Ce week-end s'annonce "compliqué". Interrogée par BFMTV, Stéphanie Rist a précisé que la canicule entraîne déjà une "hausse des passages aux urgences" et des sollicitations au Samu. Les prévisions indiquent une aggravation de la situation à l'approche du week-end.
La ministre a déclaré : "On sait que l'impact de la canicule se ressent entre 5 à 10 jours après le début de l'épisode, car chaque jour de chaleur intense rend la récupération difficile pour l'organisme."
D'après les données recueillies par BFMTV, les établissements de santé parisiens ont enregistré une augmentation quadruple des admissions liées à la chaleur aux urgences, ainsi qu'une hausse similaire des appels médicaux au cours des dernières 24 heures. À Paris, 25 arrêts cardiaques ont été constatés, un chiffre effrayant comparé à la moyenne habituelle de moins de 10.
Au sein de l'hôpital Cochin, les équipes médicales s'organisent pour faire face à l'afflux croissant de patients en déprogrammant certaines hospitalisations afin de libérer des lits. Pendant ce temps, à l’hôpital Saint-Antoine, le logiciel Carestream, utilisé pour l'analyse des radiographies, est tombé en panne. Les médecins sont contraints de recourir aux documents papier.
Au Samu de Paris, le débit d'appels a littéralement explosé, passant de 1.000 à 3.000 appels quotidiens. Un membre du Samu rapporte que « des courriels incessants sont envoyés dans le but de recruter des volontaires pour des gardes supplémentaires ». La direction des hôpitaux parisiens a rappelé à ses équipes l'importance de préserver des vies face à cette chaleur extrême.
« Éviter à tout prix des décès liés à la chaleur ».
Néanmoins, les ressources sont limitées. L'AP-HP a mis en place la distribution de brumisateurs et de blouses légères pour ses soignants. Bien qu'ils aient investi dans de nombreux ventilateurs l'été dernier, ces efforts semblent, selon les syndicats, totalement insuffisants. De plus, les recommandations envoyées par courriel pour atténuer la chaleur, comme de "ouvrir les fenêtres", se heurtent à la réalité, puisque toutes les fenêtres des hôpitaux sont équipées de dispositifs anti-suicide, les rendant presque impossibles à ouvrir.
6 milliards d'euros pour reconstruire les hôpitaux
Les besoins en rénovation des établissements de santé en France sont gigantesques. Malgré que 40% d'entre eux aient déjà été réhabilités depuis 2003, la ministre Stéphanie Rist a annoncé un investissement de six milliards d'euros sur dix ans pour la reconstruction des hôpitaux.
Ce budget sera-t-il à la hauteur des défis ? Un responsable d'un hôpital parisien a émis des doutes, notant que rien que l'isolation d'un bâtiment pourrait coûter jusqu'à 10 millions d'euros, sans compter la climatisation.
Accusé d'un manque d'anticipation face à la crise climatique, le Premier ministre a adressé une lettre aux maires pour rectifier les accusions sur son incapacité à gérer la canicule.

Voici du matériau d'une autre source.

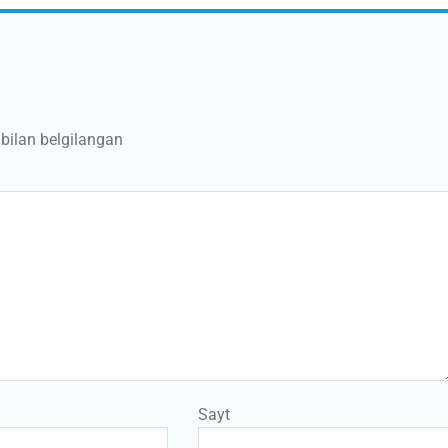
bilan belgilangan
Sayt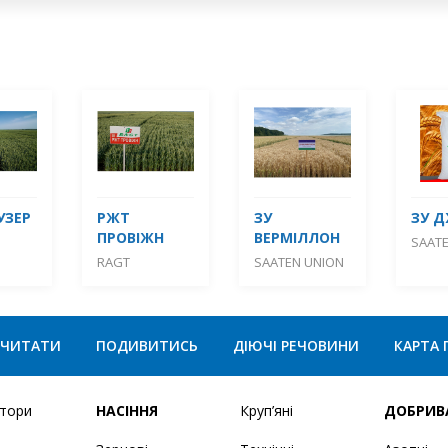
УЗЕР
РЖТ
ЗУ
ЗУ 
ПРОВІЖН
ВЕРМІЛЛОН
SAAT
RAGT
SAATEN UNION
ЧИТАТИ
ПОДИВИТИСЬ
ДІЮЧІ РЕЧОВИНИ
КАРТА 
ятори
НАСІННЯ
Круп’яні
ДОБРИВ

« Dans le cadre du plan hospitalier de 6 milliards d'euros prévu entre 2026 et 2035, la part consacrée aux rénovations énergétiques sera doublée, atteignant 600 millions d'euros », a confirmé Sébastien Lecornu, soutenant les déclarations de Stéphanie Rist sur l'augmentation des investissements liés à la crise climatique.
En attendant que ces chantiers soient achevés, les conditions restent critiques ; comme le souligne une jeune médecin, "37 degrés dans les chambres des patients" sont monnaie courante, ce qui a conduit certains à la réanimation après des coups de chaleur.
Pour pallier le manque de personnel, des étudiants en médecine sont régulièrement réquisitionnés. De plus, des "Cool Teams" ont été créées pour assister les patients face aux effets accablants de cette canicule.